Gross pay vs take-home pay
Gross pay is your salary or hourly rate before any deductions — the number on your job offer, the number you tell people when they ask what you make. It's the top line.
Take-home pay (net pay) is what actually lands in your bank account after taxes, benefits, and other deductions are removed. It's almost always significantly less than your gross pay — and it's the only number that matters for budgeting.
What gets taken out of your paycheck
- Federal income tax — withheld based on your W-4 elections
- State income tax — varies by state (some states have none)
- Social Security tax — 6.2% of wages up to the annual limit
- Medicare tax — 1.45% of all wages
- Health insurance premiums — your share of employer-sponsored coverage
- 401(k) or retirement contributions — pre-tax contributions you've elected
- Other benefits — dental, vision, FSA, HSA contributions
A real-world example
A $50,000 salary becomes roughly $2,900/month to budget with. That's a $1,250/month difference from the gross monthly figure of $4,167. Budgeting from the wrong number creates a plan that's impossible to execute.

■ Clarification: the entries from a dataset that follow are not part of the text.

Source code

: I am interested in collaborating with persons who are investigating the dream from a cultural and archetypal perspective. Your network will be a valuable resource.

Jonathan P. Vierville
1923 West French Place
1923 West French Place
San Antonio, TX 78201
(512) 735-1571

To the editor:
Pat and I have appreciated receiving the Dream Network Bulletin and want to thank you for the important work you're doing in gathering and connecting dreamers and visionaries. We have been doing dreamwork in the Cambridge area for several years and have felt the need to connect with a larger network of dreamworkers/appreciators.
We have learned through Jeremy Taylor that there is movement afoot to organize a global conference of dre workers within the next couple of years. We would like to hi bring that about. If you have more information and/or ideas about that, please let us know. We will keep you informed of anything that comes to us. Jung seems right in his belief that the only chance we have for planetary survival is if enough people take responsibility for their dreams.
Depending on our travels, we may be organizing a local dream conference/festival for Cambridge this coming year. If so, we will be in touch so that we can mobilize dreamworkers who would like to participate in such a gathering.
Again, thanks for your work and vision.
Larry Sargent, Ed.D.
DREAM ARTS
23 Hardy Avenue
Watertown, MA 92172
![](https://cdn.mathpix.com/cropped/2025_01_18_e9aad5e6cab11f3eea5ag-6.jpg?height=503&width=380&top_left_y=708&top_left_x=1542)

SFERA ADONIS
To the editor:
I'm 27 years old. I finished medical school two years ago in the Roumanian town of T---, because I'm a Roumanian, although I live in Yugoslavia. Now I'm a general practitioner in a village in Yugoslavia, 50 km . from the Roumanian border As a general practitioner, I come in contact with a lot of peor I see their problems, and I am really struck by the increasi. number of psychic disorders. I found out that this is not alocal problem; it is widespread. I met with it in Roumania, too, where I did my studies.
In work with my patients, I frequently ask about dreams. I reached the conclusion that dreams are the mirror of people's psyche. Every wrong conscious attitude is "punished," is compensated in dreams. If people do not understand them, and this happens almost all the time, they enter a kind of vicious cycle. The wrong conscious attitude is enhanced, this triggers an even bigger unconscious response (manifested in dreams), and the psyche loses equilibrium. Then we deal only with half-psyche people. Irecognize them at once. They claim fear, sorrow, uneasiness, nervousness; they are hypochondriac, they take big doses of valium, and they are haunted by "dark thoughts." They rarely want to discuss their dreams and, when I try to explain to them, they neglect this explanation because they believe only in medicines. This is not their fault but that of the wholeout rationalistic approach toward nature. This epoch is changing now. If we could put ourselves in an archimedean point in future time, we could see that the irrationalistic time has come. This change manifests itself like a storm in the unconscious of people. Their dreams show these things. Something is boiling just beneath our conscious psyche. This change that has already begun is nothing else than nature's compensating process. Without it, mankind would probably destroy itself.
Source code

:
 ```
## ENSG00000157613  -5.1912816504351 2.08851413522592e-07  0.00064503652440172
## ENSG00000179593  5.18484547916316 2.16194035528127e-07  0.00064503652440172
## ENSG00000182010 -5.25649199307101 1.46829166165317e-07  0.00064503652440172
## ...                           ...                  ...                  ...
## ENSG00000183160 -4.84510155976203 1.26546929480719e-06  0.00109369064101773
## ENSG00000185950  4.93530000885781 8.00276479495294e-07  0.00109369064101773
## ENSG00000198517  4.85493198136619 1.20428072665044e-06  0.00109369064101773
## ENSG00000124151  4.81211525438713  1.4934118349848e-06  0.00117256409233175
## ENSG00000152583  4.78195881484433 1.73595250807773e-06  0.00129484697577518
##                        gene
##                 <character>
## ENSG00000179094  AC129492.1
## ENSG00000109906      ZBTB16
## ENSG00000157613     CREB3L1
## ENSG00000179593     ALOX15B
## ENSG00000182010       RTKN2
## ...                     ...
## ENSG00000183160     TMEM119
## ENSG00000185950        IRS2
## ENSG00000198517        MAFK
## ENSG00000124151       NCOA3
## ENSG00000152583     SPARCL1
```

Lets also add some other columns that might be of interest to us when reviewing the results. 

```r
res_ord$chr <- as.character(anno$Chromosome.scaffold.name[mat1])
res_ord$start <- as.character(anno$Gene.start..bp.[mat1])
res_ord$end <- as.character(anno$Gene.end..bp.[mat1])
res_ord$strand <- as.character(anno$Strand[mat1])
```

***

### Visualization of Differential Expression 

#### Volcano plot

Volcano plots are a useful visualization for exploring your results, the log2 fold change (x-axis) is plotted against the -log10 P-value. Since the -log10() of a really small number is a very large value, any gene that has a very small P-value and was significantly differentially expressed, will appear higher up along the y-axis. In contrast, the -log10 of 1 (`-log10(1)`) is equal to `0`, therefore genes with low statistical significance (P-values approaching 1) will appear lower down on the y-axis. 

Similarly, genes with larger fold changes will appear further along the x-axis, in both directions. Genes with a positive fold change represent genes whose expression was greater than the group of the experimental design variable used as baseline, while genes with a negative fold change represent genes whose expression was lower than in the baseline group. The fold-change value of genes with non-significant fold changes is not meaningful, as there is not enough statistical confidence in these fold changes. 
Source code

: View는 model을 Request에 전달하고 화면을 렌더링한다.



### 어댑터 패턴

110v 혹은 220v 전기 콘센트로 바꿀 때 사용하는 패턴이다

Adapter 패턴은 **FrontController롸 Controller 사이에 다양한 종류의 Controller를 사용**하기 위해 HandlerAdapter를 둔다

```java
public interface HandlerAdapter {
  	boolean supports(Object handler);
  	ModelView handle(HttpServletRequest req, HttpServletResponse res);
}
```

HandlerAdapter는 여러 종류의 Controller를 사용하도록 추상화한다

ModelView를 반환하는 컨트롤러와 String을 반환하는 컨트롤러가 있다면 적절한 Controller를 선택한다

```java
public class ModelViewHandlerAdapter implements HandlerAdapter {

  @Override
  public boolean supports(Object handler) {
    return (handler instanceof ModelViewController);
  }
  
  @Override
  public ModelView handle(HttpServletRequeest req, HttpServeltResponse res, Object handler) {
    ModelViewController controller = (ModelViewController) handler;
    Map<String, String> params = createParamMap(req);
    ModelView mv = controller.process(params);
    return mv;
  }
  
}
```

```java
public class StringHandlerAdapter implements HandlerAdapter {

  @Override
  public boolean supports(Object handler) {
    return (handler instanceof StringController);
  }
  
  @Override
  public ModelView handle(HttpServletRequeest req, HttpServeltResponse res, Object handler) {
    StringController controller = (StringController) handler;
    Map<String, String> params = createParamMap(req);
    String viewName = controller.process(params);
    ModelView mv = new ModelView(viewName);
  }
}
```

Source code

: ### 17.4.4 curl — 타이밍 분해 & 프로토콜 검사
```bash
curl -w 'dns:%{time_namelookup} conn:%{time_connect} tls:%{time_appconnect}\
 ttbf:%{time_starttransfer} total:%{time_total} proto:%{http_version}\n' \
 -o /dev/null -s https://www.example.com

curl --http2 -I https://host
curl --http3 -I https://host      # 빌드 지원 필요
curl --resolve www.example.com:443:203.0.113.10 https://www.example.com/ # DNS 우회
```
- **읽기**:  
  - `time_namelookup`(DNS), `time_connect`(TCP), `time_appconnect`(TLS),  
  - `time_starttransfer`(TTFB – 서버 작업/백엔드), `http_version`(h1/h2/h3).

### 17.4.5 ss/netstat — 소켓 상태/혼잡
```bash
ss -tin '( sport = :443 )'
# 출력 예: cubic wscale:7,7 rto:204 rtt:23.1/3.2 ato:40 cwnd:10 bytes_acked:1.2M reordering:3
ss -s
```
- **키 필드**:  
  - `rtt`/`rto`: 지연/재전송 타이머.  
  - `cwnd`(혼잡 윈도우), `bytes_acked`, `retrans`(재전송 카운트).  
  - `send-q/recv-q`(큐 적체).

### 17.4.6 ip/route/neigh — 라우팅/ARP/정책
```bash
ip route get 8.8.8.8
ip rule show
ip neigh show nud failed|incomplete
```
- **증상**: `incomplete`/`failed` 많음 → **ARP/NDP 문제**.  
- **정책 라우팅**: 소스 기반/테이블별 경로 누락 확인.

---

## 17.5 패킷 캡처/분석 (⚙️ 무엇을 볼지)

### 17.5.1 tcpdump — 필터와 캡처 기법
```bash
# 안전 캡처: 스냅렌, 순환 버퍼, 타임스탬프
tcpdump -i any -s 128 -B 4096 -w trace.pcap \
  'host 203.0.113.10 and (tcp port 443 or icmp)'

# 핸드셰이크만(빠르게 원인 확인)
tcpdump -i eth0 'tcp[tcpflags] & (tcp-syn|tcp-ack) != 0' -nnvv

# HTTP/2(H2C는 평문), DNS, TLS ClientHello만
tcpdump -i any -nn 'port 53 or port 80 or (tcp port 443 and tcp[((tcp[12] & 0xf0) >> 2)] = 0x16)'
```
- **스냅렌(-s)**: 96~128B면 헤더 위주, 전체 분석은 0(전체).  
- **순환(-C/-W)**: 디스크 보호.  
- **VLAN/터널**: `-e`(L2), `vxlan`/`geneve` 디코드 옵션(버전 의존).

Always budget from what hits your bank account — not what your employer pays you. The gap is real, significant, and permanent. Your budget needs to live in the real number.
How to find your actual take-home pay
The simplest way: look at your last paycheck or bank deposit. That amount — what actually arrived — is your number. If you're paid bi-weekly, that's your per-paycheck amount. Enter it into BudgetDummy with your frequency and it handles the rest.
What about self-employed income?
If you're self-employed or a freelancer, taxes aren't withheld automatically — you pay them quarterly or at year end. Your "take-home" is essentially your gross income, but you need to set aside roughly 25-30% for taxes before you budget the rest. It's the same principle: budget from the money that's actually yours to spend.